Material provided Block Start

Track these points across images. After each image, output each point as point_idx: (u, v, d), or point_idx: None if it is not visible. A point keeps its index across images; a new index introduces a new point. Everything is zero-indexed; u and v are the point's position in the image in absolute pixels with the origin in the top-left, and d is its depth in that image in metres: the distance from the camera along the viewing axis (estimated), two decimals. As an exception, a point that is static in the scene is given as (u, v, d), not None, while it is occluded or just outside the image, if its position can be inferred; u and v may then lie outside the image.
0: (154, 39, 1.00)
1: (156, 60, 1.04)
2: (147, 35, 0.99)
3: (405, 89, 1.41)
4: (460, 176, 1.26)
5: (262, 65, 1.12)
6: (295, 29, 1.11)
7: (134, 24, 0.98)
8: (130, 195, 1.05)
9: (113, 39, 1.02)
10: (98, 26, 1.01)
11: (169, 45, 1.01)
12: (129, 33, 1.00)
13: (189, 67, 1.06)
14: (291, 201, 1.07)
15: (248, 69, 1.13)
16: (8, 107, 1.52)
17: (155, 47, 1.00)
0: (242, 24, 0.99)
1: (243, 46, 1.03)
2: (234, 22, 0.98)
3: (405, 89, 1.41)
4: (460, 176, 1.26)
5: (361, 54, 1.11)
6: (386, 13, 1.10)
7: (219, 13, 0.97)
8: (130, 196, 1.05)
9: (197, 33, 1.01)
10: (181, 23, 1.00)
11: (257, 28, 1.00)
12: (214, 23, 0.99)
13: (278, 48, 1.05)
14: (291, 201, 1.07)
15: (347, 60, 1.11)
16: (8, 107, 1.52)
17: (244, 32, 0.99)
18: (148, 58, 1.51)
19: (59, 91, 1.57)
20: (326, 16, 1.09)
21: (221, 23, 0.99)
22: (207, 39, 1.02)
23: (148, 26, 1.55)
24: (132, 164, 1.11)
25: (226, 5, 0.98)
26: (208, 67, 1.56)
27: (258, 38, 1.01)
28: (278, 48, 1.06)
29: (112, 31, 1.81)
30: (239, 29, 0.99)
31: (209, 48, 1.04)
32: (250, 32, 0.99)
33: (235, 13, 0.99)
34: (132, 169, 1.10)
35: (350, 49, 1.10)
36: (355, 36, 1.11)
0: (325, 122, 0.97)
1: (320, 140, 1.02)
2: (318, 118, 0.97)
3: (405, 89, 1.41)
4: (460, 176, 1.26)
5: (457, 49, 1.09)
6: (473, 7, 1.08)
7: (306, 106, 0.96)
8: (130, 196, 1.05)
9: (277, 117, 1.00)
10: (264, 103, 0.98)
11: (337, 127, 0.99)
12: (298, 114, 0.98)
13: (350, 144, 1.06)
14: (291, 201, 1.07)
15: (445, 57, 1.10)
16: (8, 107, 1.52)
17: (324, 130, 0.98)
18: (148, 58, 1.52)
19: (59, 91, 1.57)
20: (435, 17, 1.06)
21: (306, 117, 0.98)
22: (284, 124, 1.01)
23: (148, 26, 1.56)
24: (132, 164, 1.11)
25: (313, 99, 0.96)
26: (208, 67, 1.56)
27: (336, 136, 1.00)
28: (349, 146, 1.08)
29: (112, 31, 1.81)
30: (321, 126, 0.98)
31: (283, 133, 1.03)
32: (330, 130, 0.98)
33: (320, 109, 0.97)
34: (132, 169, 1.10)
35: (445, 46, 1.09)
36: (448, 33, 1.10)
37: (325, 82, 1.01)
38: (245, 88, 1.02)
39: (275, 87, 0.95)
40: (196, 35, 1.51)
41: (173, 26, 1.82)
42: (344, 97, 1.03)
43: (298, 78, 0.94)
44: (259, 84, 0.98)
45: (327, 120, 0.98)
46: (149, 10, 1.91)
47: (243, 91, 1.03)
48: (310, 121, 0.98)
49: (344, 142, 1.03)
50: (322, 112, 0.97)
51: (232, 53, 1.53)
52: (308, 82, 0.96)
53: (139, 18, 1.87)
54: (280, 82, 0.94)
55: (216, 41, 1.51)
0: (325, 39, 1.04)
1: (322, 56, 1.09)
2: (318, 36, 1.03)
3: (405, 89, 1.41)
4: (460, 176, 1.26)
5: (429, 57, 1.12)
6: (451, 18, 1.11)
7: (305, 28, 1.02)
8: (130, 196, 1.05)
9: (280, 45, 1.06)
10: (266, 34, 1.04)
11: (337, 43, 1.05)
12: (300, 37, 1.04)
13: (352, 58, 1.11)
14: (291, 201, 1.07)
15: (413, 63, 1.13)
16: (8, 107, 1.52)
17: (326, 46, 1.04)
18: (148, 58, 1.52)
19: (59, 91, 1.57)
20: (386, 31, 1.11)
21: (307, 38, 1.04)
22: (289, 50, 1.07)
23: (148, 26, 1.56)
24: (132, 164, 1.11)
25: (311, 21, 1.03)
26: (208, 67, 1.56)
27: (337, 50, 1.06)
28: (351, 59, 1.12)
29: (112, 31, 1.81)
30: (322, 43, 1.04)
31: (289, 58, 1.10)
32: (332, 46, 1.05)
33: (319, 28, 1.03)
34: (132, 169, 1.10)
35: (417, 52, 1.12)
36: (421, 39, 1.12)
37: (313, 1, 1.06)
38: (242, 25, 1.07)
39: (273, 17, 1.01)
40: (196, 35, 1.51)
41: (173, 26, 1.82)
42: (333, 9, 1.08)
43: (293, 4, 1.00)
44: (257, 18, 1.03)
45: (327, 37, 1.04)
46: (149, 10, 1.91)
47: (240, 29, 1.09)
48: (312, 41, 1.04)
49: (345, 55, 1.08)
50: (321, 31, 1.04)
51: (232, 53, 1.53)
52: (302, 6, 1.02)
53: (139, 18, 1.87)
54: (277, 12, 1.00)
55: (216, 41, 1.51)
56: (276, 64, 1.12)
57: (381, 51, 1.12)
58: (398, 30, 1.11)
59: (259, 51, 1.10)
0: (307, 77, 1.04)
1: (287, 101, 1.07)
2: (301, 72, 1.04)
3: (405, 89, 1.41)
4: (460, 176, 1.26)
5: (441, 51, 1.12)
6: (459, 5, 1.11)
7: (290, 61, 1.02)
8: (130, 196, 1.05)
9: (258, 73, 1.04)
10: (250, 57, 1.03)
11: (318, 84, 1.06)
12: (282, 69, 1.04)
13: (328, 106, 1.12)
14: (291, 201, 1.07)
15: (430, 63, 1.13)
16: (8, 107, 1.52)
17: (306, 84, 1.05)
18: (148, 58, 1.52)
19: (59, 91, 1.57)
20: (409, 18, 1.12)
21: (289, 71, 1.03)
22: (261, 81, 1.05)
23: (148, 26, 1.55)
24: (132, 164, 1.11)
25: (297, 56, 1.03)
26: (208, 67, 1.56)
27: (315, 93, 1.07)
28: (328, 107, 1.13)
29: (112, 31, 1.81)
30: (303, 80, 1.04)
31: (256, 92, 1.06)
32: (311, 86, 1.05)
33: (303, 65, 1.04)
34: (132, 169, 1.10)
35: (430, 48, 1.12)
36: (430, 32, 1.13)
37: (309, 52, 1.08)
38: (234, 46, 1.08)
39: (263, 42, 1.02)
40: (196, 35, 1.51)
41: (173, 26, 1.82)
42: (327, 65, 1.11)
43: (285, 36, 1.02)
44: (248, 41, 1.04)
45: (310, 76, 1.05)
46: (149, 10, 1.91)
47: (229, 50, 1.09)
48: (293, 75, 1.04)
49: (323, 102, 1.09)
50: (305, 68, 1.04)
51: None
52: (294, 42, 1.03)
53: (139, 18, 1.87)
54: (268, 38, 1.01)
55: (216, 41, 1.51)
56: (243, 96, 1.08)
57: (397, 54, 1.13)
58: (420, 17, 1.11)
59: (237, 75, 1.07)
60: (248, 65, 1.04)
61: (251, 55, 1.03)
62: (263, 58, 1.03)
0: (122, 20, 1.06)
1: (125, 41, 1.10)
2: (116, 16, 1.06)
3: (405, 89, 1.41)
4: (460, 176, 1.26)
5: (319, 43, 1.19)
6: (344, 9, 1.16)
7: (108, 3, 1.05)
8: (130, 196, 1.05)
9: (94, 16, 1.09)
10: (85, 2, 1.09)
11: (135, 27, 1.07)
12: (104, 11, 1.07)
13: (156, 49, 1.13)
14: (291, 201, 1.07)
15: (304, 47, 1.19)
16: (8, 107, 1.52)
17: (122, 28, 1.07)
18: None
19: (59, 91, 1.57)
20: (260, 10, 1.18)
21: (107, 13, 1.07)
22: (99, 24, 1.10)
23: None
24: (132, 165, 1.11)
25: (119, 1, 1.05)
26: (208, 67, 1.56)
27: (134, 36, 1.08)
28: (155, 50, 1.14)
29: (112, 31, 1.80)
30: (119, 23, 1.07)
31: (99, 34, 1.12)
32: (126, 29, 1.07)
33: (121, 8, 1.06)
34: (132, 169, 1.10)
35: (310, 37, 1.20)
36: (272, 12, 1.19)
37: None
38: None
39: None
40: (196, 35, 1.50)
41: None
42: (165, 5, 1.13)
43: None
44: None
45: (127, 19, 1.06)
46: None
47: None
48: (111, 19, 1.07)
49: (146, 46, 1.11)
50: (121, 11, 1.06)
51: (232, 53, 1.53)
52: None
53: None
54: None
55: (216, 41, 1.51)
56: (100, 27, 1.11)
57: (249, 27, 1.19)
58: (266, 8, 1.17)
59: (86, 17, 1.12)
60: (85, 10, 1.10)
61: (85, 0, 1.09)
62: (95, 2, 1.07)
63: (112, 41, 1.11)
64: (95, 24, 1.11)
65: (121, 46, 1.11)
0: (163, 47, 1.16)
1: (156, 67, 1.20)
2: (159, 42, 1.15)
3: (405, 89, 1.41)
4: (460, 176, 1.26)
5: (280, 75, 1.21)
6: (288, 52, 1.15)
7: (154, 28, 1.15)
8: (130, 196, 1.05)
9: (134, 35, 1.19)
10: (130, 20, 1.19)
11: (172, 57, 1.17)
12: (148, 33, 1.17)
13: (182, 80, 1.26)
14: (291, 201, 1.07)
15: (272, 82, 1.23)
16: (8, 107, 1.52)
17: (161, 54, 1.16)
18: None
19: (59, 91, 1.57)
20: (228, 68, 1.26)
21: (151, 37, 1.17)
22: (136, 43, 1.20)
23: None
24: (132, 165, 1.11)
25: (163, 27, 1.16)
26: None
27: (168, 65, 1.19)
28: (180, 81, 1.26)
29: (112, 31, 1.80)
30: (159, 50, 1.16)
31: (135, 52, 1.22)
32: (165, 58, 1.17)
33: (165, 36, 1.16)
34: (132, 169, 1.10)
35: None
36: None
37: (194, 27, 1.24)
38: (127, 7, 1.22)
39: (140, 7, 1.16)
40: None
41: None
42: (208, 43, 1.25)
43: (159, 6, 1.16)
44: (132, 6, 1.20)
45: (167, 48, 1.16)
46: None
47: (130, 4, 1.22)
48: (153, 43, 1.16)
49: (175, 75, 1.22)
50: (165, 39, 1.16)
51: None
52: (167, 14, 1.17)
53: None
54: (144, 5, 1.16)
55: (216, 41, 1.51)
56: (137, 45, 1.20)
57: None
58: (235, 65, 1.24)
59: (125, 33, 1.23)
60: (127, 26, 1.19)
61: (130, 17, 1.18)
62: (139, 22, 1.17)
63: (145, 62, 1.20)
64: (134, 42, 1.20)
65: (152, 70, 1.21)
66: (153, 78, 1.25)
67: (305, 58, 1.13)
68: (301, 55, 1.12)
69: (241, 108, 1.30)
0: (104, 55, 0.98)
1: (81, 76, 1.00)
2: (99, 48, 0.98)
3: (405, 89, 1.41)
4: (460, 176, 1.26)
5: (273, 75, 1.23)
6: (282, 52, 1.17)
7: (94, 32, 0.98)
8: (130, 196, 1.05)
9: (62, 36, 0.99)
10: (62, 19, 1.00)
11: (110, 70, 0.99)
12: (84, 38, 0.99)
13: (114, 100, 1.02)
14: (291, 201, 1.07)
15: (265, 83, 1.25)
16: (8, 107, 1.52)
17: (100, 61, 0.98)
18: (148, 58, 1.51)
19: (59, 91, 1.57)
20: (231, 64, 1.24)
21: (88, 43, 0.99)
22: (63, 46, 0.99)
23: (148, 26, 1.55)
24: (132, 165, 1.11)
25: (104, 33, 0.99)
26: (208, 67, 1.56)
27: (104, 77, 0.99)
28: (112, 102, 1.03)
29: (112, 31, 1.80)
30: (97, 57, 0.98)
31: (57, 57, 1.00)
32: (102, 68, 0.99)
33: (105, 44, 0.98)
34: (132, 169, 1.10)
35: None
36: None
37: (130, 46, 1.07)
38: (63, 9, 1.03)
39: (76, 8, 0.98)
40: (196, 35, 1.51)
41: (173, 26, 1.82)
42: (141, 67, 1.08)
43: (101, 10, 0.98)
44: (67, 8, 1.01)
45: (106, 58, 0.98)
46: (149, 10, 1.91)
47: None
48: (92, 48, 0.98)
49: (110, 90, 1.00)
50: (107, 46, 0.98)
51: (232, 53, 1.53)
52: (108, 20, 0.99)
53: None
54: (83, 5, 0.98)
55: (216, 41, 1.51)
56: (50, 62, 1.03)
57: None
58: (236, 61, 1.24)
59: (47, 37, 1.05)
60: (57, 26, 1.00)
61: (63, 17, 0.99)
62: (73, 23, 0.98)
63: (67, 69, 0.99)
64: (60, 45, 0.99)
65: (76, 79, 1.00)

Material provided Block End

A faithful copy is required of the lines from the one with "56: (50, 62, 1.03)" through the last line of the data; please add nothing.

# Answer to this task:
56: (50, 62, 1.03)
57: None
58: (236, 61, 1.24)
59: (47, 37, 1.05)
60: (57, 26, 1.00)
61: (63, 17, 0.99)
62: (73, 23, 0.98)
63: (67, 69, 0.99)
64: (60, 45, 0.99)
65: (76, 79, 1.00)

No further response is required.